■ Task description ■
Take nothing but the lines from the one with "FIGURE 5 | Yield" through the one with "Figure 11. Hyper-SESIs" in the entries below, both ends kept, and return them exactly with pictures left out.
*** Opening of Extracted data ***
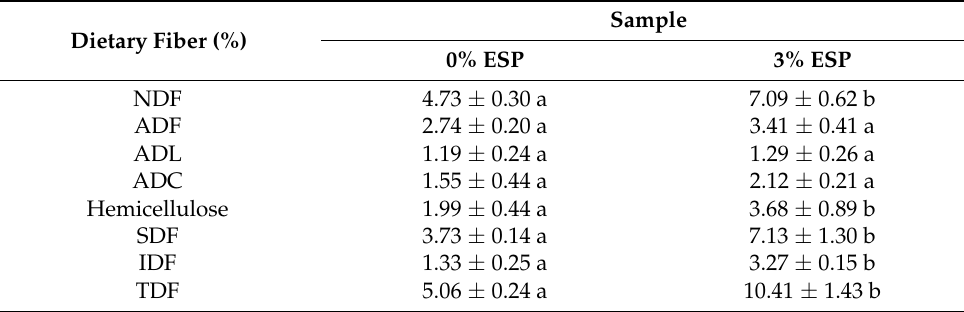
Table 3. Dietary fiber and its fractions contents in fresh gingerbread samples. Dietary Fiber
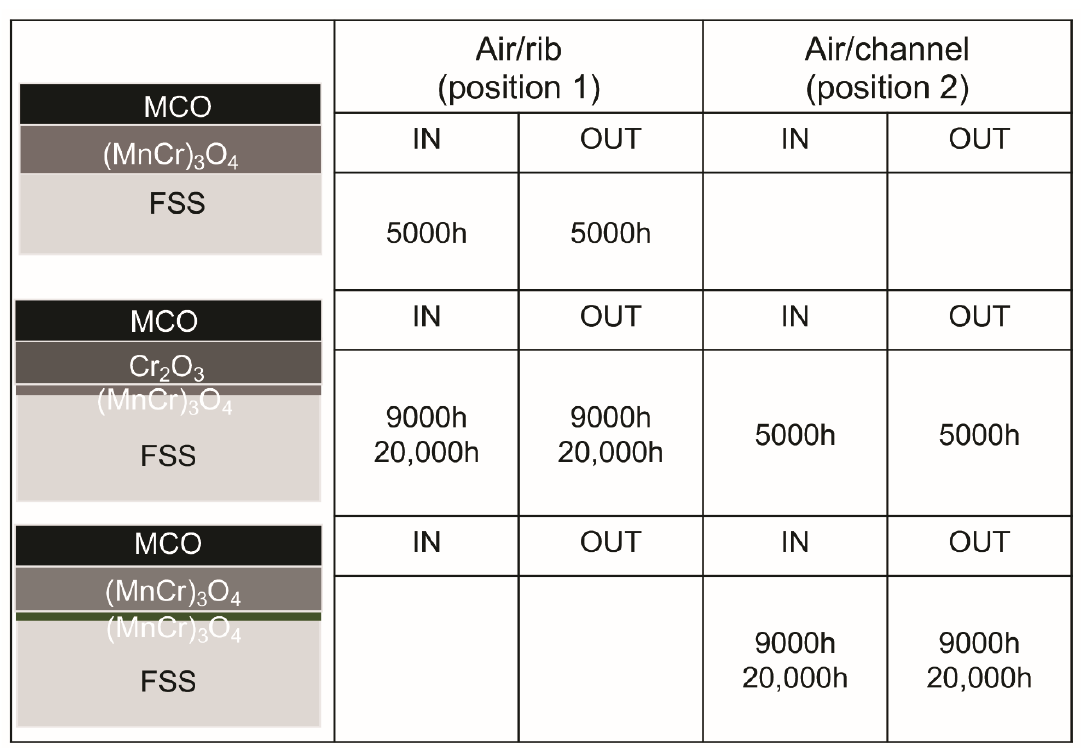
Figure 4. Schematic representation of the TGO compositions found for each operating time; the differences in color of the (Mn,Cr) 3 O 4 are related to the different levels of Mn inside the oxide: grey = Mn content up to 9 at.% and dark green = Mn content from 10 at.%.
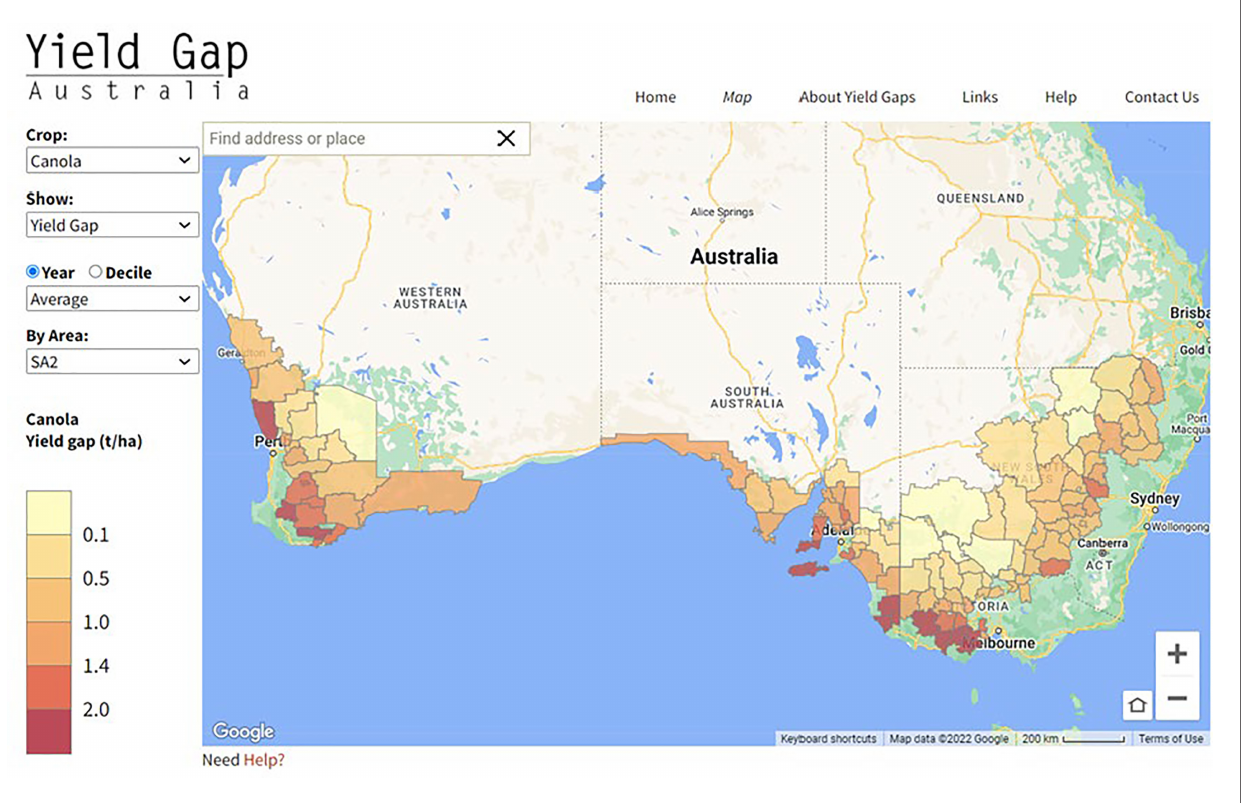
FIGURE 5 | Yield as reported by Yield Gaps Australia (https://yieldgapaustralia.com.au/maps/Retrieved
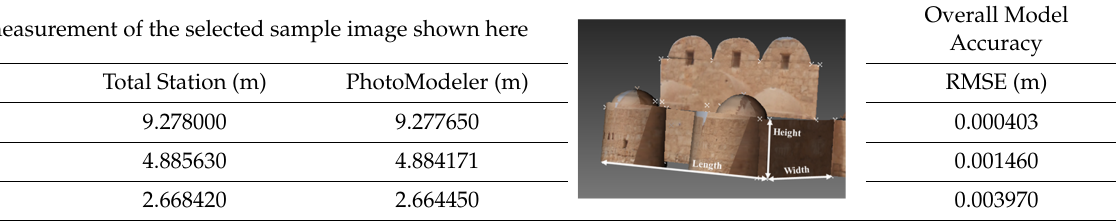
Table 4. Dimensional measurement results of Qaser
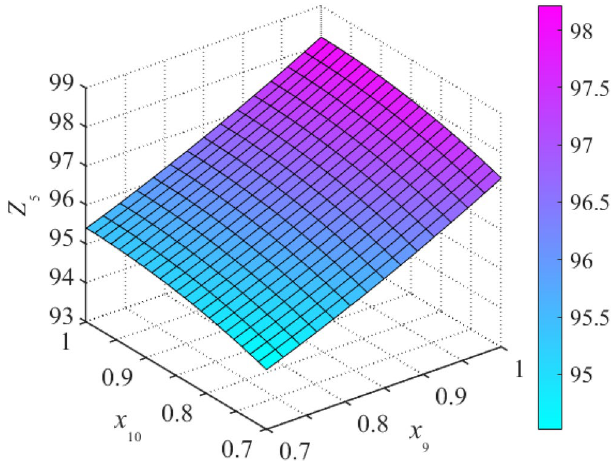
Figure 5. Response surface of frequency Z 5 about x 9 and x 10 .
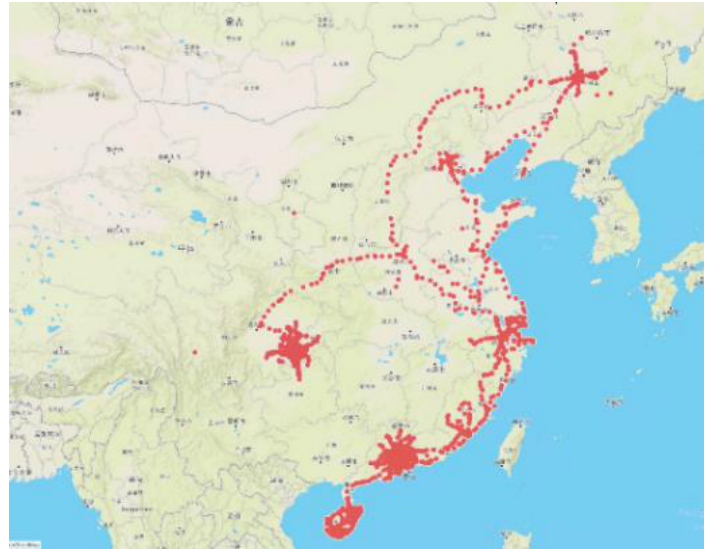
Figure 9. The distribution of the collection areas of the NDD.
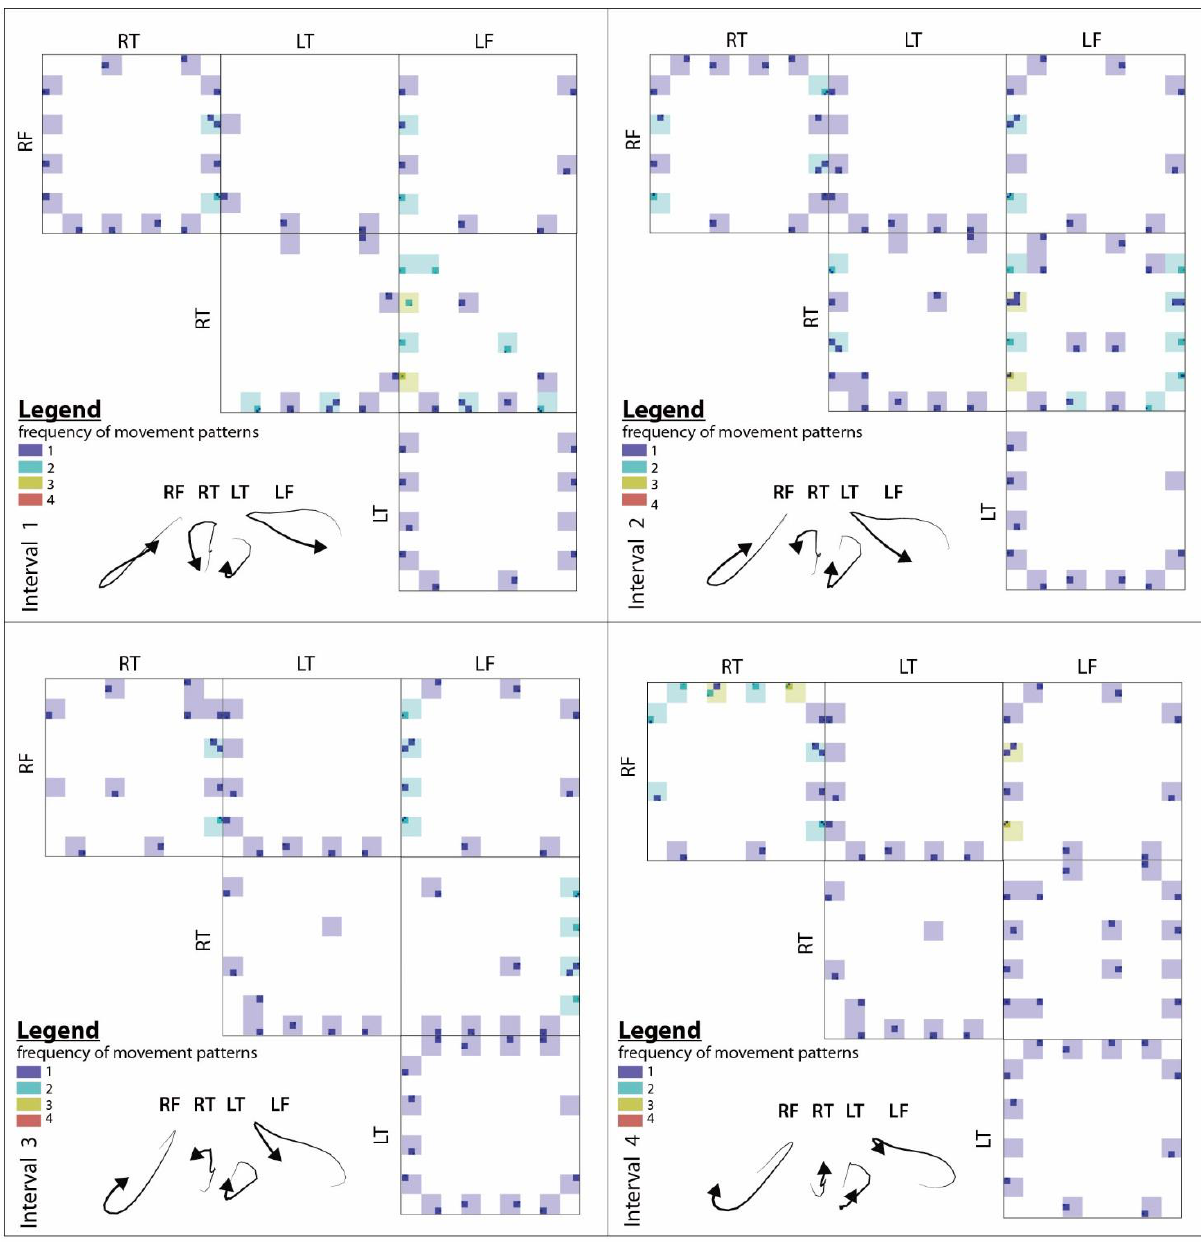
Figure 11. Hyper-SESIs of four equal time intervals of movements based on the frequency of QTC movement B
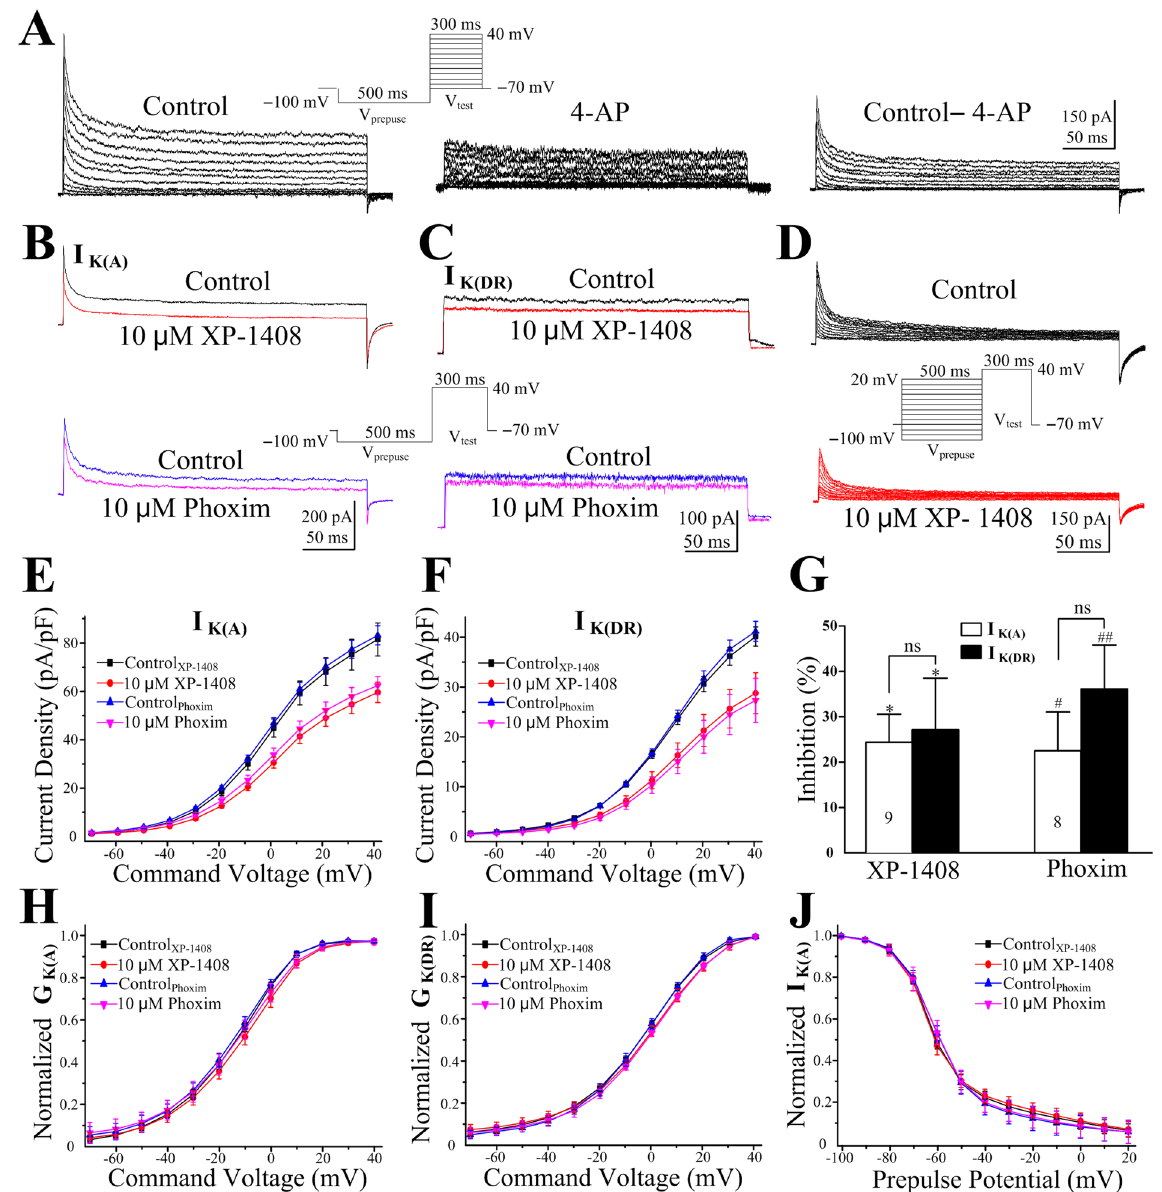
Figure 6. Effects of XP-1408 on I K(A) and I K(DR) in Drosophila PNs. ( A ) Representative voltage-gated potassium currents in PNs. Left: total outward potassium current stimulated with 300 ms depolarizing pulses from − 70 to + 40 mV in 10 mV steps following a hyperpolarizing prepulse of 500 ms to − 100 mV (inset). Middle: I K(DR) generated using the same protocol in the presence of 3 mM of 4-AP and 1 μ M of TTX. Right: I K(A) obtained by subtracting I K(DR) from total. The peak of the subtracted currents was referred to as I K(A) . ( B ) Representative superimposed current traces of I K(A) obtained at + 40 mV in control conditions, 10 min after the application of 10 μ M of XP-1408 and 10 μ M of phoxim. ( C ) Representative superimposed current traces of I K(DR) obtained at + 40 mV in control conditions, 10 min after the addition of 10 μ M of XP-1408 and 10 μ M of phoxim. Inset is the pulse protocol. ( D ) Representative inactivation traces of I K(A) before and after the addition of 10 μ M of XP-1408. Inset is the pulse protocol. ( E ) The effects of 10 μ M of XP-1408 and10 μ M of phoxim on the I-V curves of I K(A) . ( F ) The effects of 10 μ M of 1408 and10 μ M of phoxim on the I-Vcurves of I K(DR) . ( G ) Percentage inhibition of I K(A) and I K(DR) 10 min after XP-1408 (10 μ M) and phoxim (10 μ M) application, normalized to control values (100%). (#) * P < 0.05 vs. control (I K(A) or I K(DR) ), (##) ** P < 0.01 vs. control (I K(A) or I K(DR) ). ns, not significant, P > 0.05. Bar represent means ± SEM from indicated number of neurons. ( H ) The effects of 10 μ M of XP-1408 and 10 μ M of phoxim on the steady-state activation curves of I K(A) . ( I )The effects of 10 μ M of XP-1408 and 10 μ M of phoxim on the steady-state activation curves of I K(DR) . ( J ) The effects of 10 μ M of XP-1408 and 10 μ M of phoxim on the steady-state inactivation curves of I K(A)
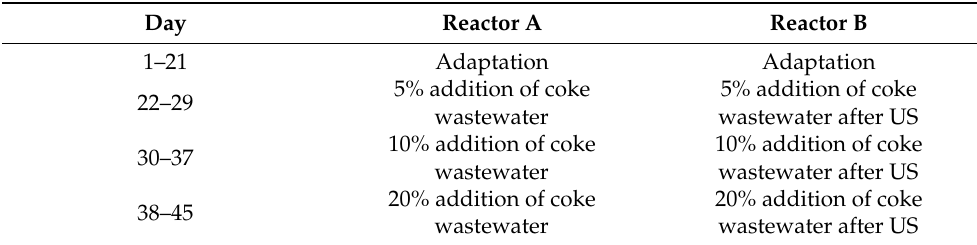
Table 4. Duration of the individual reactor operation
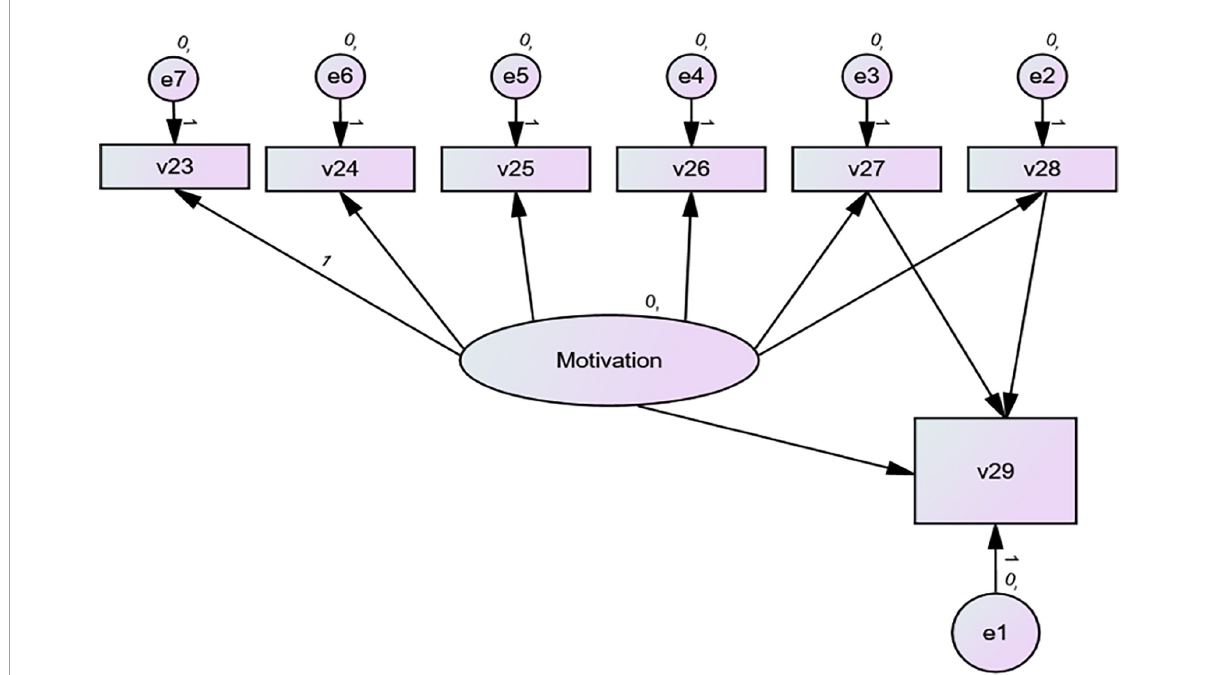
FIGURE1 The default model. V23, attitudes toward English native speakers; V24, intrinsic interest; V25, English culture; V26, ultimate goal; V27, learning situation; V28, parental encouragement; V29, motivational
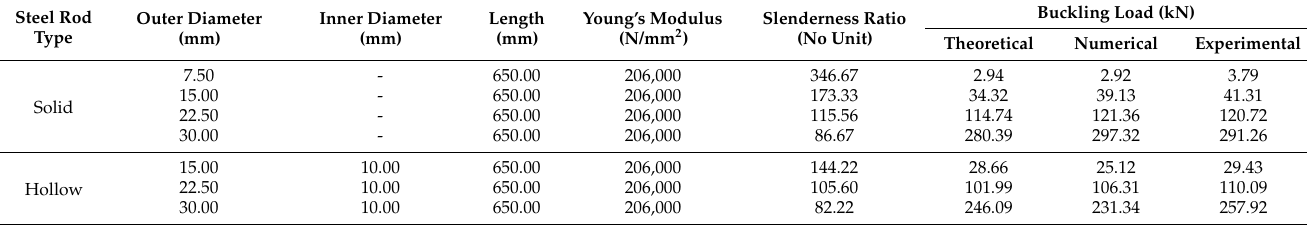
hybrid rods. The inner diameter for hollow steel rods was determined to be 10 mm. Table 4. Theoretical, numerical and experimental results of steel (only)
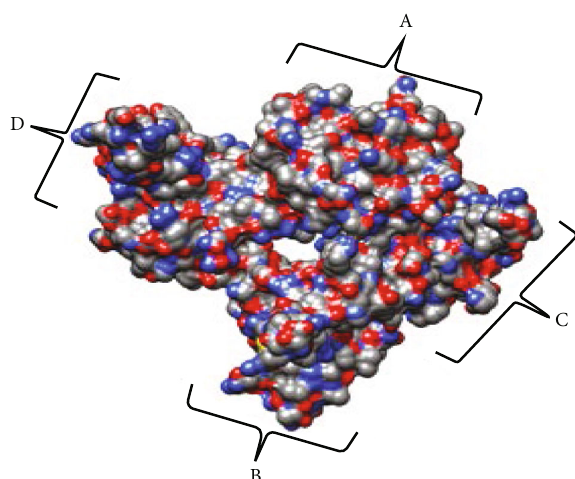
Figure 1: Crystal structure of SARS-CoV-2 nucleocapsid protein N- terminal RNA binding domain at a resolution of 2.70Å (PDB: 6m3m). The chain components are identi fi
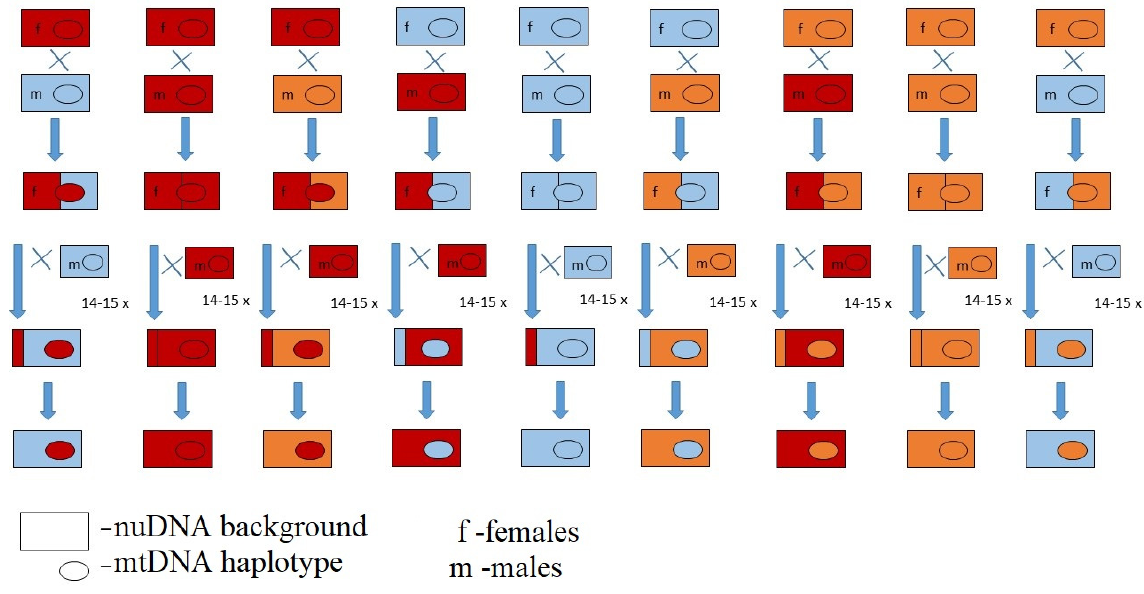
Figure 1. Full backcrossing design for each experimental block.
*** Close of Extracted data ***
■ Result for this task ■
FIGURE 5 | Yield as reported by Yield Gaps Australia (https://yieldgapaustralia.com.au/maps/Retrieved
Table 4. Dimensional measurement results of Qaser
Figure 5. Response surface of frequency Z 5 about x 9 and x 10 .
Figure 9. The distribution of the collection areas of the NDD.
Figure 11. Hyper-SESIs of four equal time intervals of movements based on the frequency of QTC movement B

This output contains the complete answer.